El día en que me decidí a volver a la universidad, Sunny se las arregló para salir de debajo de la cama y perseguirme. Ahora, iba a todos los sitios andando para distraerme. Su barriga era tan prominente que se balanceaba de un lado a otro de la calle. Se chocaba con todos los árboles que se cruzaban en nuestro camino y tropezaba continuamente. Yo caminaba deprisa, huyendo de ella. Aquel primer día, estuve a punto de conseguirlo. En el último tramo, me relajé y bajé el ritmo. Se abalanzó sobre mí y caí. Volvimos juntas a casa, pero no quise mirarla. Me llevó semanas llegar a las escaleras de la facultad y, para entonces, Sunny se había vuelto casi tan atlética como en los viejos tiempos, aunque aún me sacaba una cabeza. Al salir de la primera clase, me sentí abrumada, pero aliviada. El mundo real había seguido existiendo mientras yo había decidido no participar en él. En el camino de regreso, sentí que mis pies eran ligeros y enderecé mi espalda.

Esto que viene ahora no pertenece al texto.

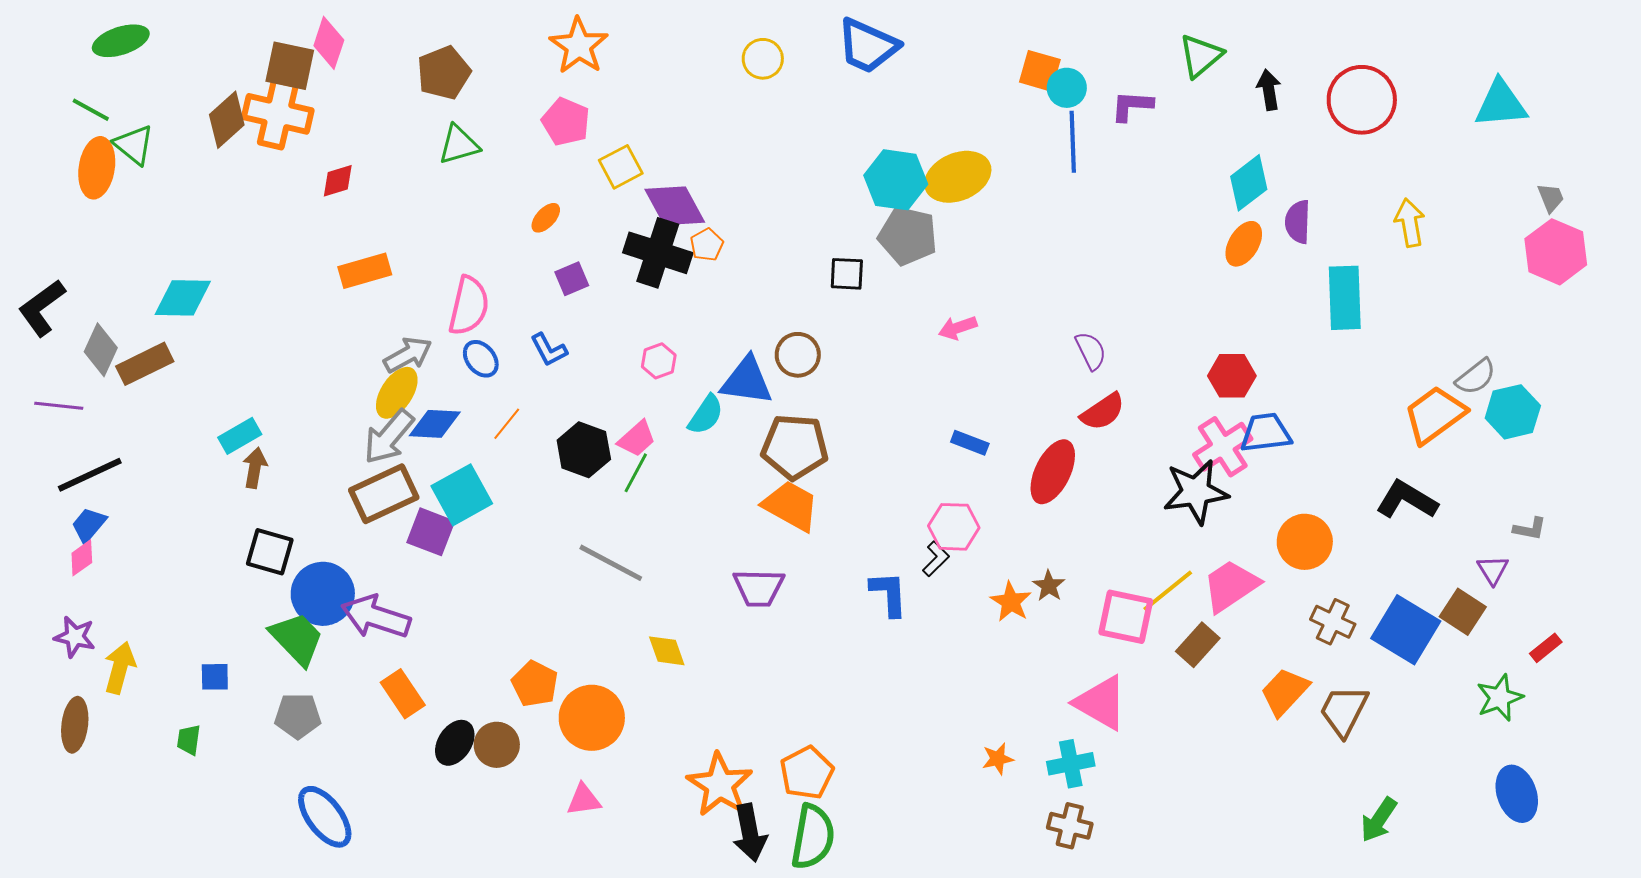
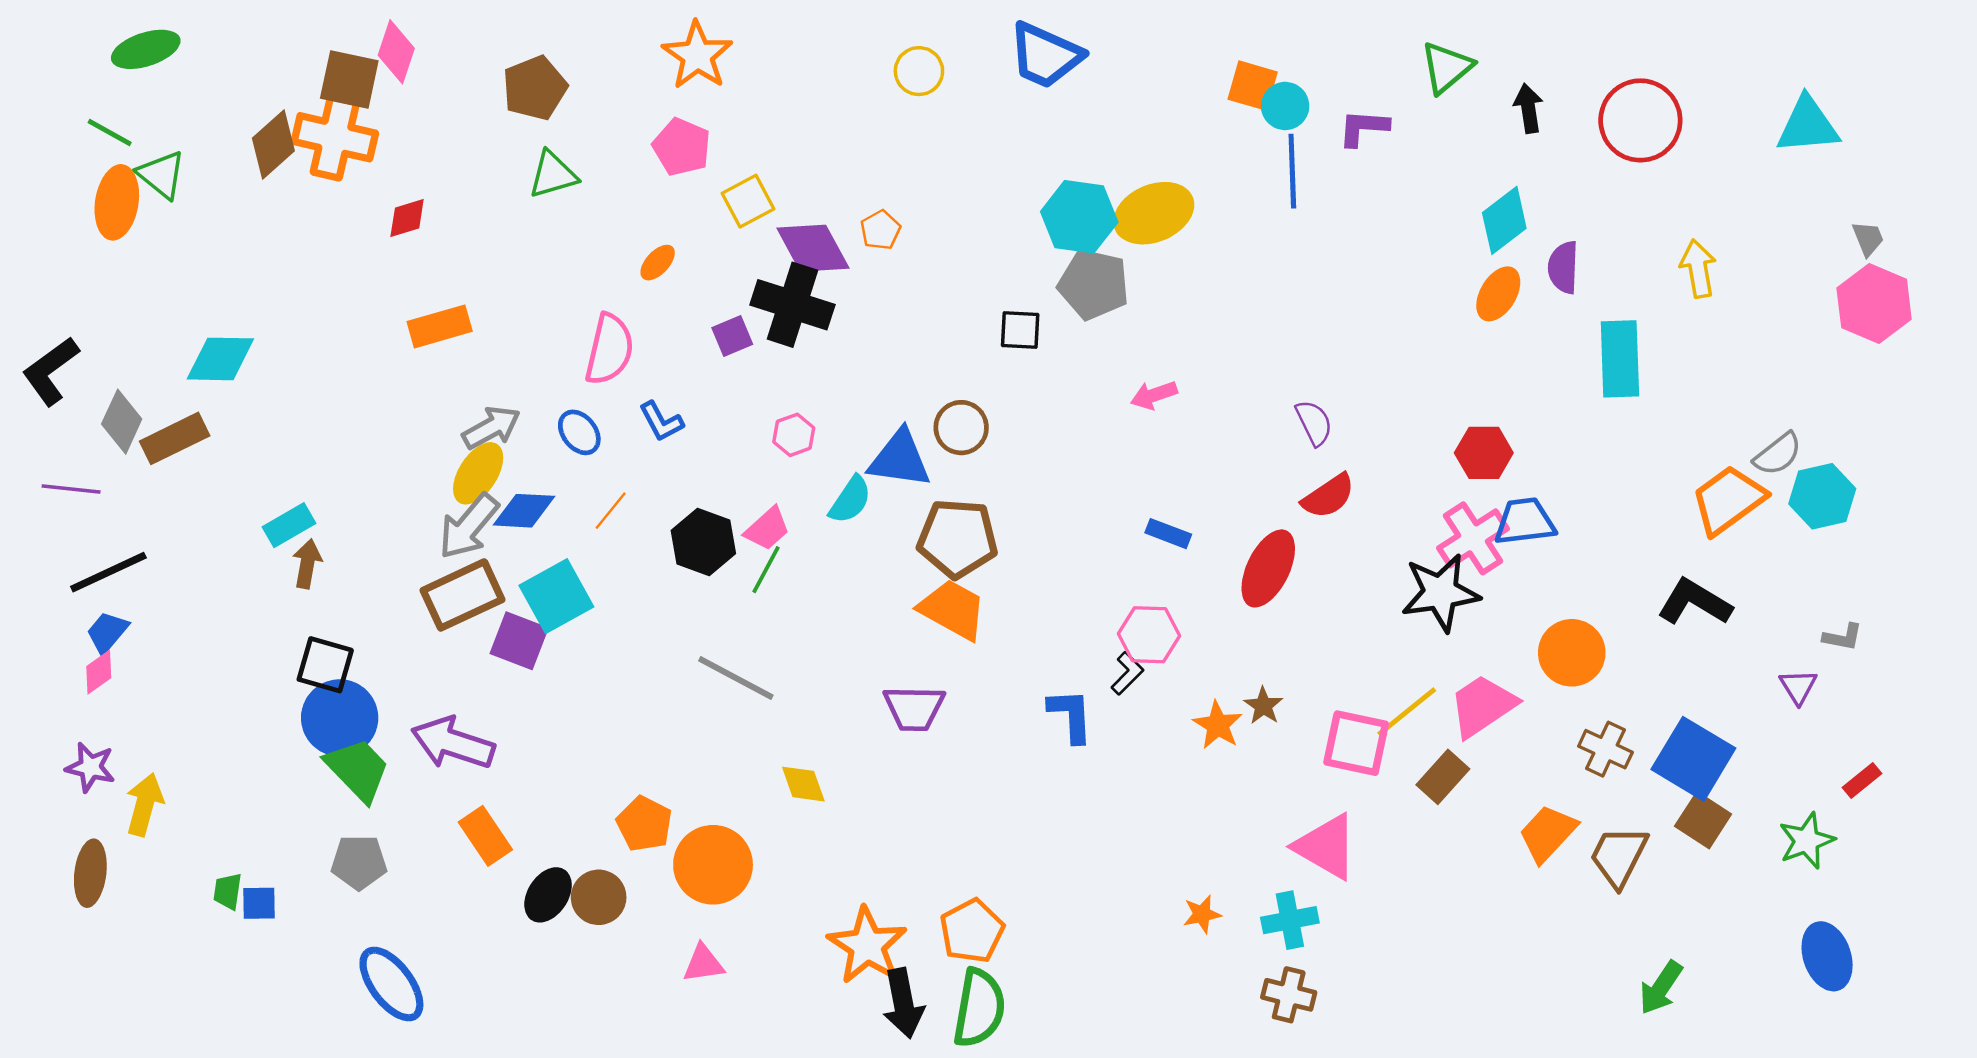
orange pentagon: (707, 245) -> (880, 230), moved
purple square: (572, 279) -> (732, 336), moved
pink semicircle: (469, 306) -> (609, 349), moved
blue circle: (323, 594) -> (340, 718), moved
brown square: (1463, 612) -> (1703, 820), moved
blue square: (215, 677) -> (259, 903), moved

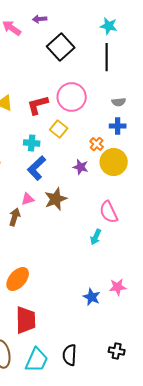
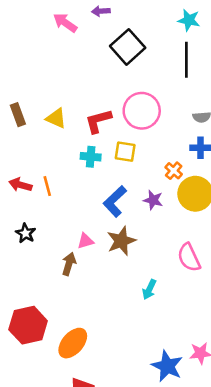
yellow square: (59, 129) -> (125, 152), turned -30
cyan cross: (32, 143) -> (91, 157), moved
blue L-shape: (37, 168) -> (115, 201), moved
cyan arrow: (96, 237) -> (149, 289), moved
blue star: (92, 297) -> (167, 366), size x1.4

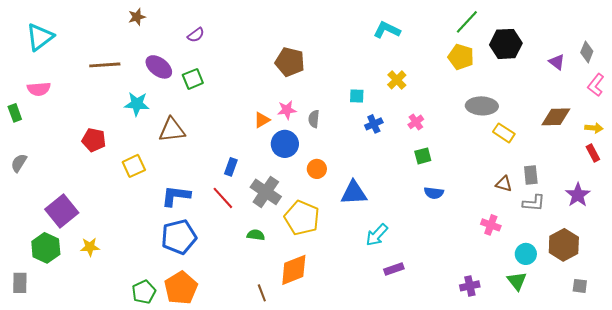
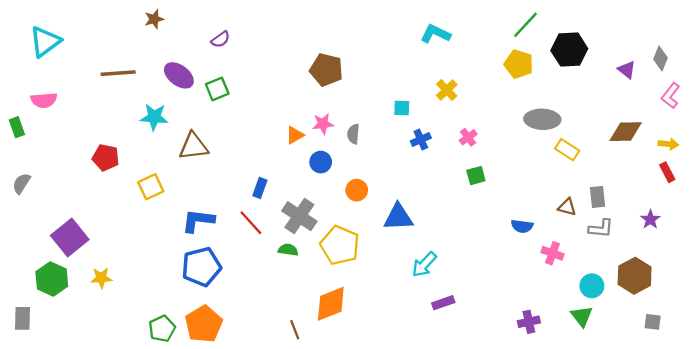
blue circle: (285, 144) -> (321, 162), size x0.7
blue semicircle: (434, 193) -> (522, 226), moved
purple star: (578, 195) -> (650, 219), size x0.7
green semicircle: (256, 235) -> (288, 250), moved

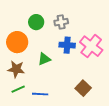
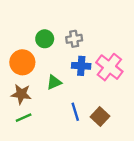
blue line: (40, 94) -> (75, 112), moved, turned 70

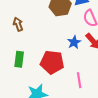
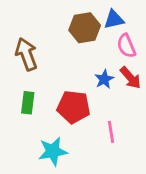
brown arrow: (18, 24) -> (26, 54), size x1.6

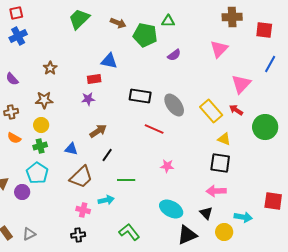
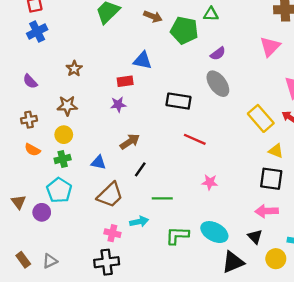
gray ellipse: (174, 105) -> (218, 84), moved
green L-shape: (129, 232) -> (177, 235), moved, turned -50
black cross: (78, 235) -> (107, 262), size x1.5

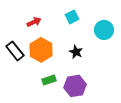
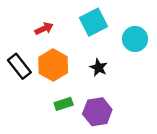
cyan square: (72, 17) -> (93, 22), size x1.5

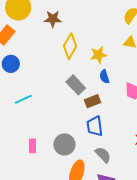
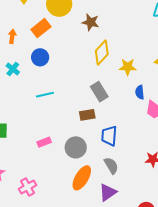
blue semicircle: (104, 77) -> (140, 92), moved
brown rectangle: (93, 101) -> (87, 115), moved
pink rectangle: (33, 146) -> (44, 142), turned 56

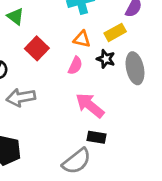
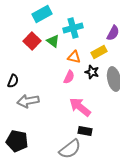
green triangle: (16, 16) -> (53, 41), moved
red square: (37, 48) -> (32, 41), moved

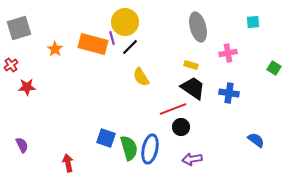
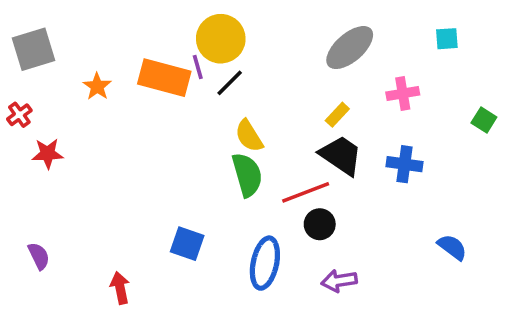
gray ellipse: (198, 27) -> (350, 48), turned 64
yellow rectangle: (191, 65) -> (337, 115), turned -64
green semicircle: (129, 148) -> (247, 175), moved

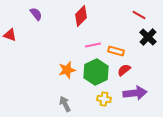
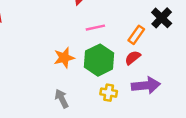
orange rectangle: (116, 51) -> (136, 35), moved, turned -70

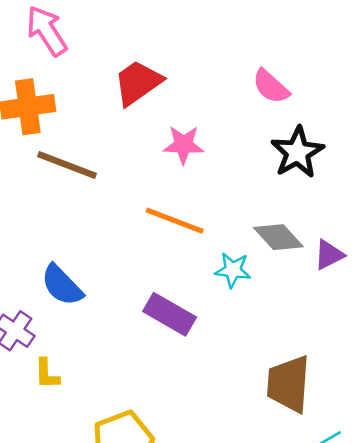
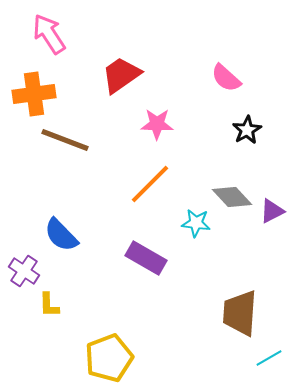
black star: (297, 152) -> (247, 130), size x0.7
orange line: (175, 221) -> (150, 184), turned -66

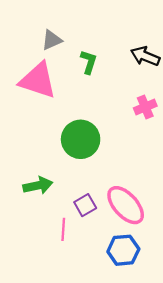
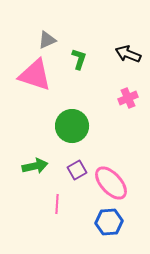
purple square: (85, 205) -> (77, 170), moved

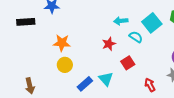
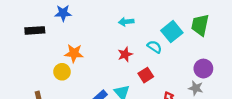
cyan arrow: (121, 21) -> (126, 22), moved
yellow circle: (65, 65) -> (62, 72), moved

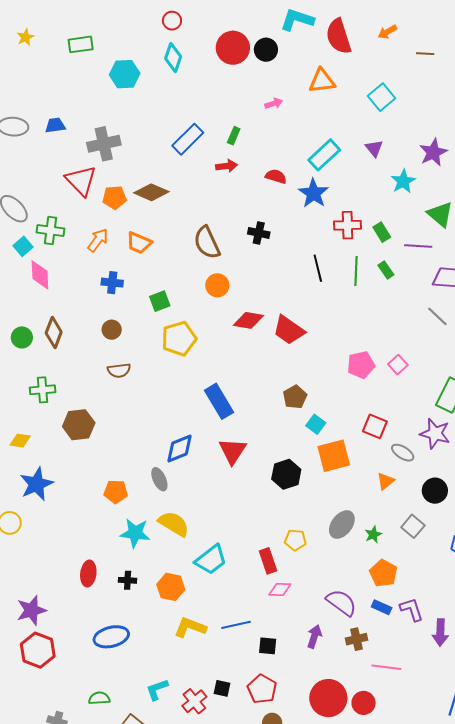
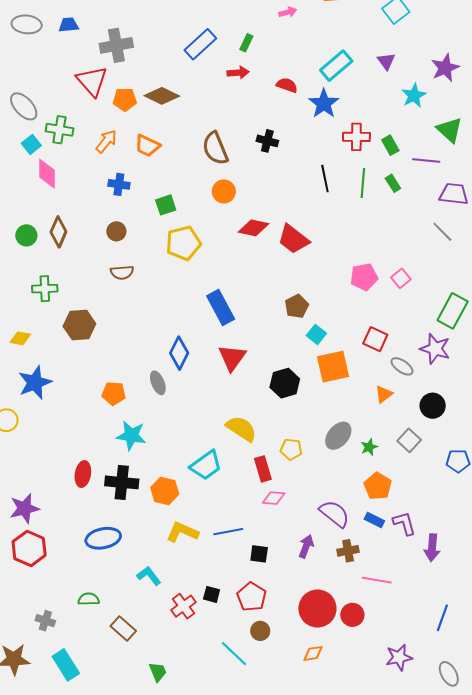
blue diamond: (179, 449) -> (179, 353), turned -44
yellow semicircle: (174, 524) -> (241, 429), moved
black cross: (128, 580) -> (122, 482), size x1.8
cyan L-shape: (157, 689) -> (149, 576), moved, turned 70

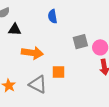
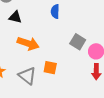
gray square: (80, 42) -> (78, 42), turned 35

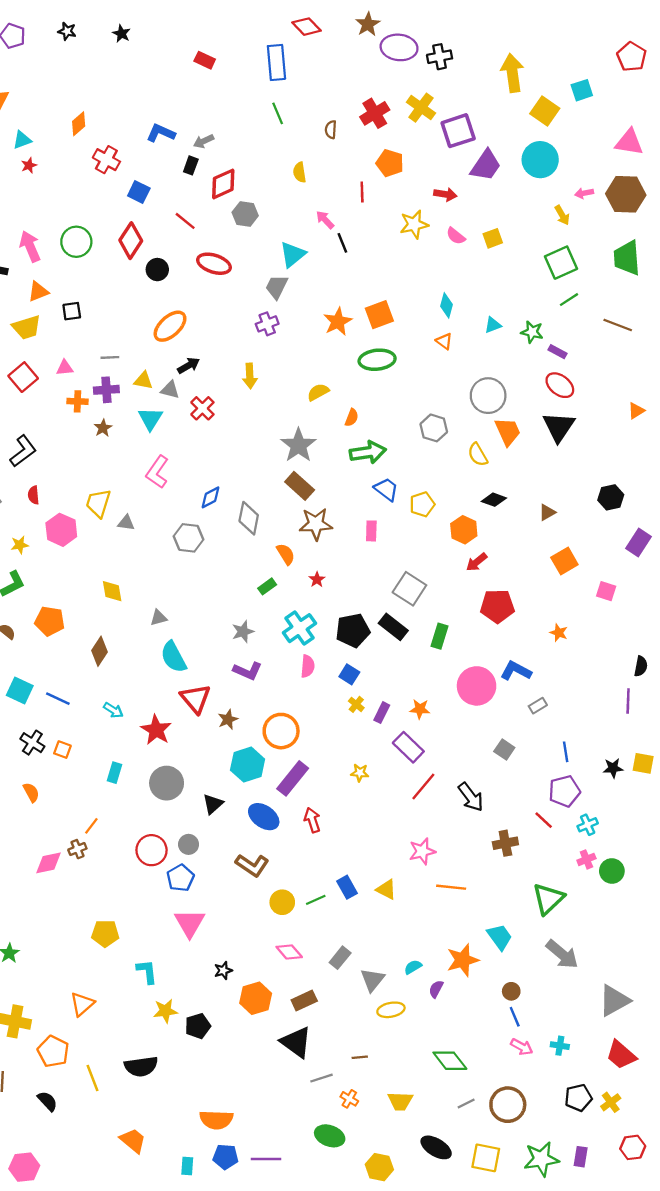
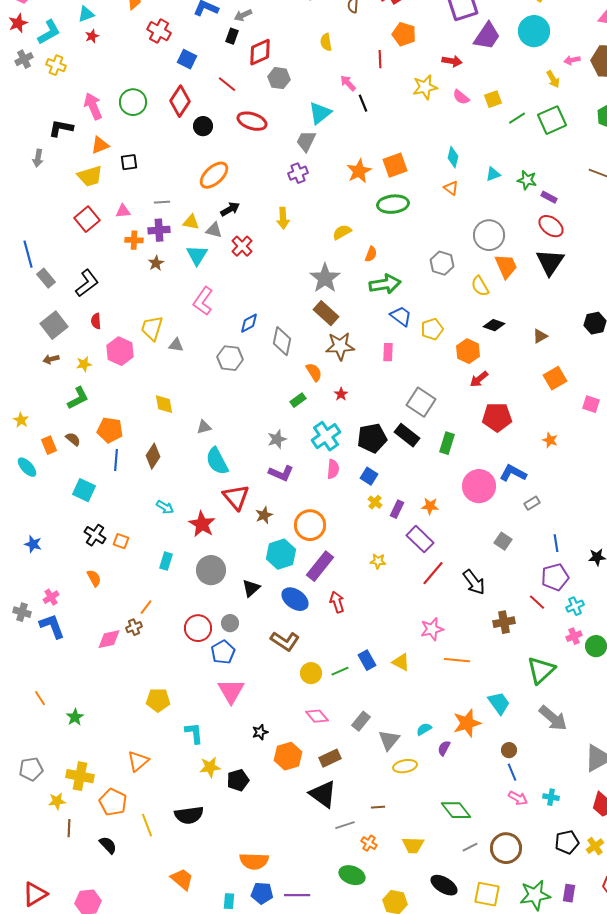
green line: (569, 300) -> (517, 118), moved
blue line: (58, 699) -> (116, 460), moved, turned 70

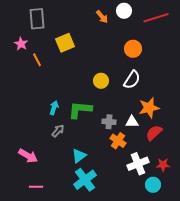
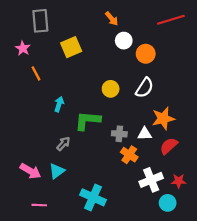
white circle: (124, 11) -> (124, 41), moved
orange line: (37, 60) -> (36, 73), moved
cyan arrow: (54, 108) -> (59, 104), moved
cyan triangle: (79, 156) -> (57, 171), moved
cyan cross: (85, 180) -> (93, 197), turned -30

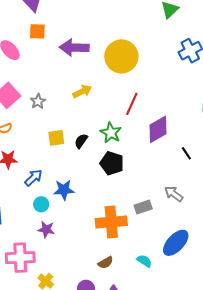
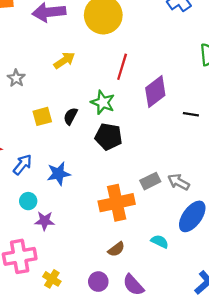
black line: (186, 153) -> (191, 114), turned -40
gray arrow: (174, 194) -> (179, 182), moved
cyan circle: (41, 204) -> (28, 201), moved

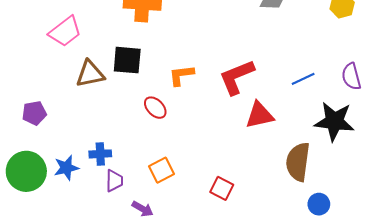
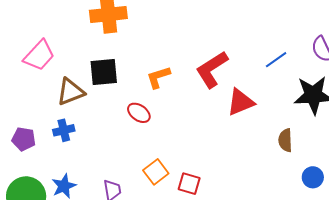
purple pentagon: (34, 113) -> (24, 139), turned 30
blue cross: (100, 154) -> (64, 130), moved
brown semicircle: (298, 162) -> (285, 140), size x0.6
red square: (222, 188) -> (189, 184), moved

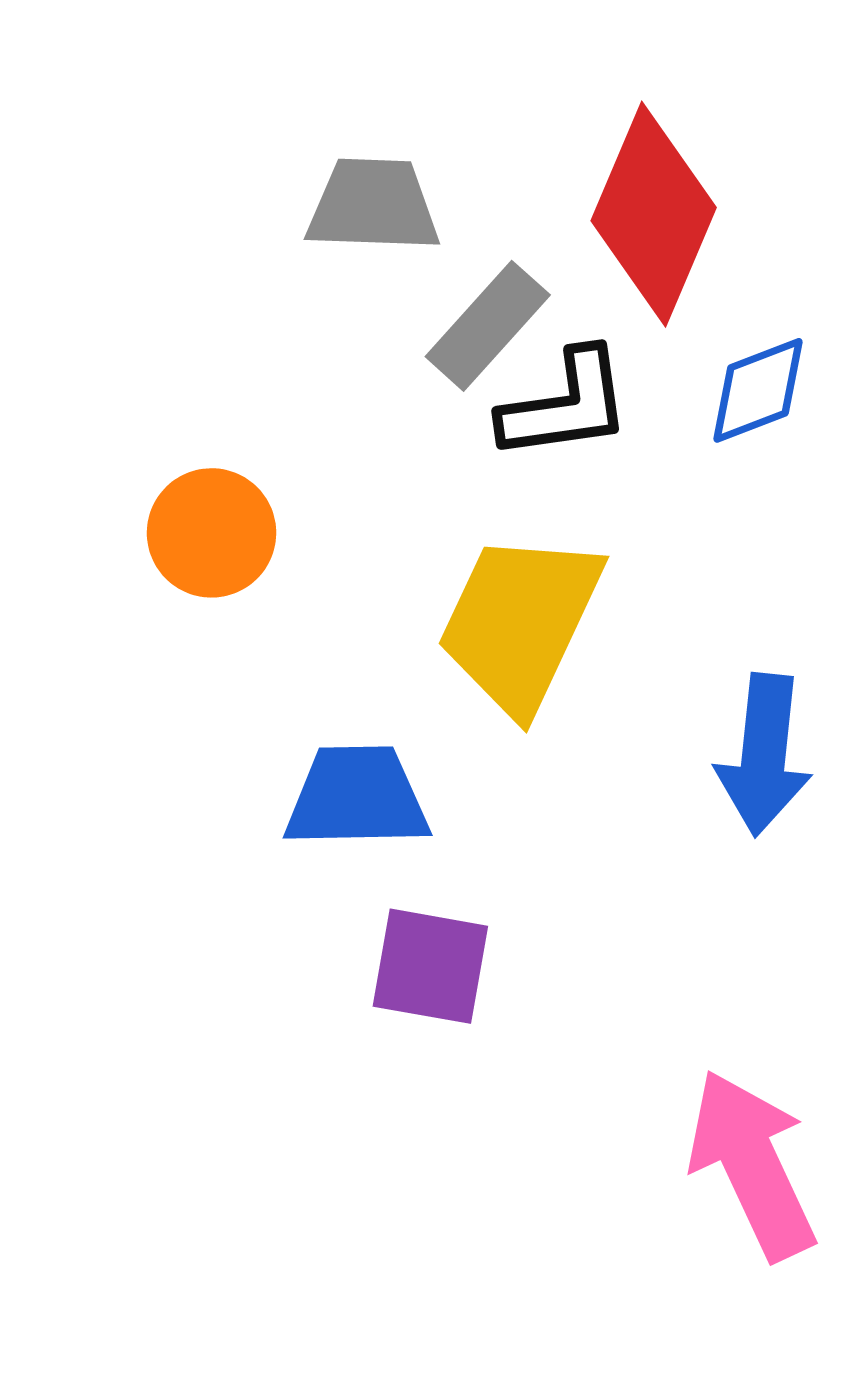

Me sentí tan contenta que salté de emoción y me choqué con Sunny, que maullaba emocionada también. Nos miramos por primera vez en meses. La primera vez que lloré de alegría, lo hice agarrada de ella. Su pelaje se erizó y pareció volverse dorado. Brillaba como el sol.


El curso siguiente, Sunny casi había vuelto a su tamaño normal. A veces, se hacía tan grande como yo, incluso, imitando mi caminar. Otras, se encogía tanto que me preocupaba haberla perdido para siempre. Sin embargo, ya nunca volvió a asfixiarme como aquellos días. Ahora, la dejo que me arrope cuando la ausencia me cala los huesos y no me queda otra que aceptar la pena.